高等数学外文教材推荐在学习高等数学的过程中，选择一本优质的教材对于提高学习效果和理解能力至关重要。

除了中文教材外，外文教材也是一种很好的选择。

它们提供了不同的视角和方法，拓宽了学生的数学思维，增强了他们的语言表达能力。

以下是一些值得推荐的高等数学外文教材：1. "Calculus" by Michael Spivak《微积分学》迈克尔·斯皮瓦克这是一本经典的高等数学教材，适合有一定数学基础的学生。

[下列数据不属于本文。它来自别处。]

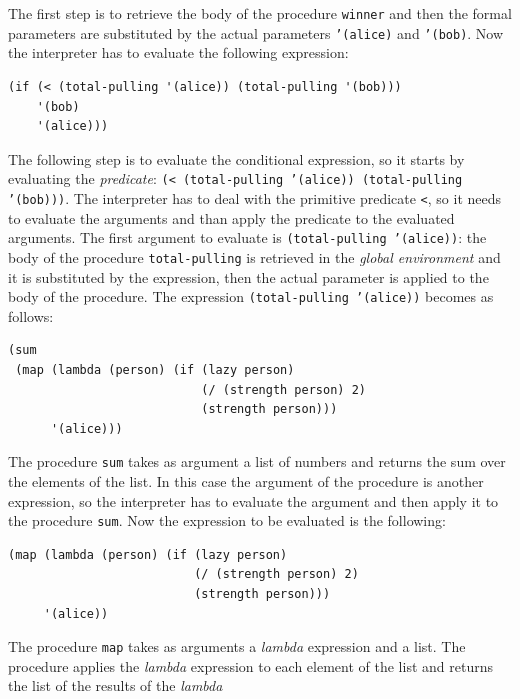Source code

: \begin{itemize}
        The first step is to retrieve the body of the procedure \texttt{winner} and then the formal parameters are substituted by 
        the actual parameters \texttt{'(alice)} and \texttt{'(bob)}. 
        Now the interpreter has to evaluate the following expression:
        \begin{lstlisting}[caption={Body of procedure \texttt{winner} with actual parameters}, captionpos=b]
(if (< (total-pulling '(alice)) (total-pulling '(bob)))
    '(bob)
    '(alice)))  
        \end{lstlisting}
        The following step is to evaluate the conditional expression, so it starts by evaluating the \textit{predicate}: 
        \texttt{(< (total-pulling '(alice)) (total-pulling '(bob)))}. The interpreter has to deal with the primitive predicate
        \texttt{<}, so it needs to evaluate the arguments and than apply the predicate to the evaluated arguments.
        The first argument to evaluate is \texttt{(total-pulling '(alice))}: the body of the procedure \texttt{total-pulling} 
        is retrieved in the \textit{global environment} and it is substituted by the expression, 
        then the actual parameter is applied to the body of the procedure. The expression \texttt{(total-pulling '(alice))} becomes
        as follows:
        \begin{lstlisting}[caption={Body of procedure \texttt{total-pulling} with actual parameters}, captionpos=b, label={lst:t-p}]
(sum
 (map (lambda (person) (if (lazy person)
                           (/ (strength person) 2)
                           (strength person)))
      '(alice)))
        \end{lstlisting}
        The procedure \texttt{sum} takes as argument a list of numbers and returns the sum over the elements of the list. In this case
        the argument of the procedure is another expression, so the interpreter has to evaluate the argument and then apply it to the
        procedure \texttt{sum}.
        Now the expression to be evaluated is the following:
        \begin{lstlisting}[caption={Argument of procedure \texttt{sum} in Listing~\ref{lst:t-p}}, captionpos=b, label={lst:map}]
(map (lambda (person) (if (lazy person)
                          (/ (strength person) 2)
                          (strength person)))
     '(alice))
        \end{lstlisting}
        The procedure \texttt{map} takes as arguments a \textit{lambda} expression and a list. The procedure applies the
        \textit{lambda} expression to each element of the list and returns the list of the results of the \textit{lambda}

\end{itemize}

斯皮瓦克书中的证明严谨而精炼，概念讲解清晰，推导过程详细，很好地帮助了解微积分的基本概念和方法。

此外，该教材还通过习题和练习提供了大量的实践机会，帮助学生巩固所学内容。

2. "Advanced Engineering Mathematics" by Erwin Kreyszig《高级工程数学》埃温·克雷西格这本教材适用于工程和科学专业的学生，涵盖了数学分析、线性代数、概率论等方面的知识。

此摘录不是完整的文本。